Morphine and antibiotics are frequently coadministered in the surgical setting. These agents may interact, reducing the efficacy of the antibiotic or increasing the toxicity of morphine. It is therefore important to determine whether antibiotics that might be used for surgical prophylaxis have the potential to change the pharmacokinetics of morphine. It is equally important to learn whether morphine affects the plasma levels of antibiotics and thus may potentially influence their efficacy or tolerability.

METHODS

This open, randomized, placebo-controlled, three-treatment, three-period cross-over study enrolled 19 healthy volunteers. Oral trovafloxacin (200 mg), a novel fluoroquinolone antibiotic, and intravenous morphine (0.15 mg/kg) were coadministered, and the effects on the pharmacokinetics of each drug and on changes in the pharmacologic action of morphine, estimated from its effects on respiratory rate and level of sedation, were examined.

RESULTS

When trovafloxacin was coadministered with morphine, the half-life of trovafloxacin was unchanged; however, the ratio of the area under the serum concentration versus time curve (AUC(0-infinity)) estimates for trovafloxacin/morphine versus trovafloxacin/placebo was 63.8% (95% confidence interval [CI], 40.7% to 100.3%), indicating a 36% reduction in the bioavailability of trovafloxacin.

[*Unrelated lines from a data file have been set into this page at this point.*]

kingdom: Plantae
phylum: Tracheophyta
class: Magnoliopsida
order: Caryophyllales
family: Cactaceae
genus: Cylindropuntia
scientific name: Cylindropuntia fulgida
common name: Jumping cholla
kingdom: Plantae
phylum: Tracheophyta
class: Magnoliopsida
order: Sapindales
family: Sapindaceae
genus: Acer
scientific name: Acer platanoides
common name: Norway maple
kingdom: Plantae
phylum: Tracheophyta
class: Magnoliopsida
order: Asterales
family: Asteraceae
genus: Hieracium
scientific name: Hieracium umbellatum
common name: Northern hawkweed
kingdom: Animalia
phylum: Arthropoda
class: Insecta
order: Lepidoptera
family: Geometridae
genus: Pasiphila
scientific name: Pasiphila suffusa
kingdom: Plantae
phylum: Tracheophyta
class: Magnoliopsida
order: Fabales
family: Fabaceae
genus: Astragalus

The ratio of the mean maximum serum concentration (Cmax) estimates of trovafloxacin for the two treatments was 53.8% (95% CI: 36.1% to 80.1%), indicating a 46% reduction in Cmax. The time to Cmax was delayed by 4 hours. With trovafloxacin coadministration, there were no statistically significant changes in either the mean relative bioavailability of morphine or that of its metabolite, 6beta-glucuronide-morphine. Coadministration of trovafloxacin did not exacerbate the reduction in respiratory rate or increase the number of side effects associated with morphine administration.

CONCLUSIONS

Coadministration of trovafloxacin and morphine reduces the bioavailability and maximum serum concentrations of trovafloxacin. However, elimination of oral trovafloxacin is not impaired, suggesting that the efficacy of trovafloxacin could be maintained in many patients who receive concomitant morphine. Morphine plasma levels and pharmacologic effects are not significantly altered by coadministration of trovafloxacin. Despite their similar metabolic pathways, the trovafloxacin/morphine combination neither exacerbates the respiratory depressant effects of morphine nor increases the frequency of side effects when compared with placebo/morphine treatment. These results suggest that the efficacy of trovafloxacin may be maintained when coadministered with morphine. Concurrent administration of trovafloxacin and morphine is unlikely to alter the pharmacologic effects of morphine.